§ Passage for review
================================
Slipping more into jazz now with another Jamie I mean Jaimie (Branch that is), her second proper album, FLY or DIE II: bird dogs of paradise, strikes me, an admitted non-expert on jazz, as a thing that could help push the world of unmistakably straight-up jazz into new and exciting territories as well as further back into cultural prominence, not based on virtuosity or any other sense of spectacle but in terms of songwriting and character. You get the thrill of freshness mixed with undeniable signifiers reminiscent of past masters like Miles and Gil and Pharoah and it is a heady concoction. Branch’s playing has a distinctive personality and her songs are boldly catchy though often unnerving, a quality that I’m coming to associate with the International Anthem label. Labelmate Ben LaMar Gay (his East Of The Ryan is decidedly less catchy than a lot of his other work, no harm done) makes an appearance in “prayer for amerikkka pt. 1 & 2”; making track 2 the centerpiece of the album seems wacky but I think that’s just this modern sensibility of expecting an album like this to go deep late. Branch knows that the great jazz albums are about the songs, and damn these are good. By the time you get to the end of “love song”, you will be blown away that yet another person has written a song with that title that is absolutely inappropriately instantly classic.
Of course I have to mention The Comet Is Coming’s Trust In The Lifeforce Of The Deep Mystery. For one thing, it’s the rock-crit jazz darling of the year, and for another thing, Kate Tempest is on it. The song she’s on, “Blood Of The Past”, gets my vote for Song Of The Year, in fact. It’s fucking mad perfection. Anyone who’s not moved by it should be exiled to Delaware. As I mentioned a week or two or whatever ago, the problem is that after seeing this band live this album sounds kinda weak, like a handful of anise seeds after you’ve already tasted the absinthe. It’s great, don’t get me wrong, blah blah blah.
================================
§ Data provided
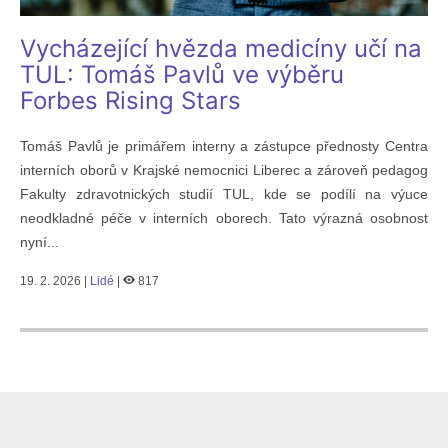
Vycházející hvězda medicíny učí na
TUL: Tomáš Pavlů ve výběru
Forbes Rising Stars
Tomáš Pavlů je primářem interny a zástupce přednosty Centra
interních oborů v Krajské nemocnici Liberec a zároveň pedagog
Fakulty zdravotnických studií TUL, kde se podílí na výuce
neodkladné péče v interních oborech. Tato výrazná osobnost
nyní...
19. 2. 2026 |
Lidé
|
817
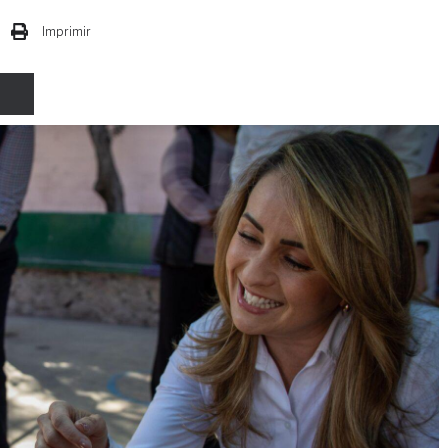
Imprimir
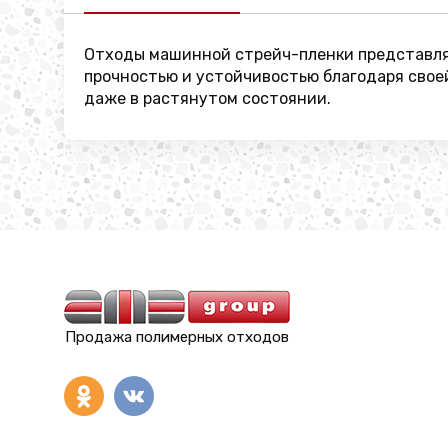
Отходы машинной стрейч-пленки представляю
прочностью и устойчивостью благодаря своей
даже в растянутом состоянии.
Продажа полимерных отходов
================================
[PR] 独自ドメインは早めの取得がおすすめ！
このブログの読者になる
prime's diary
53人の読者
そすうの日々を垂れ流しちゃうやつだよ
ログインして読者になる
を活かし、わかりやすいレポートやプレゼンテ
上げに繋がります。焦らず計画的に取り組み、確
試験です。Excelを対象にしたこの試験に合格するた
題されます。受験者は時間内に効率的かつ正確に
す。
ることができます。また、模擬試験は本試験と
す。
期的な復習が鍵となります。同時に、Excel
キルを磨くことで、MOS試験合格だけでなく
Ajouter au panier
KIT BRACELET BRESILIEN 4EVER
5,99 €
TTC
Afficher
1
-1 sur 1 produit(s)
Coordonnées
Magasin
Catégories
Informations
================================
Please copy the jazz review starting at "Of course I" and ending at "blah blah blah.", swapping "Delaware" for "Ohio". The entries have no role in this work.

Of course I have to mention The Comet Is Coming’s Trust In The Lifeforce Of The Deep Mystery. For one thing, it’s the rock-crit jazz darling of the year, and for another thing, Kate Tempest is on it. The song she’s on, “Blood Of The Past”, gets my vote for Song Of The Year, in fact. It’s fucking mad perfection. Anyone who’s not moved by it should be exiled to Ohio. As I mentioned a week or two or whatever ago, the problem is that after seeing this band live this album sounds kinda weak, like a handful of anise seeds after you’ve already tasted the absinthe. It’s great, don’t get me wrong, blah blah blah.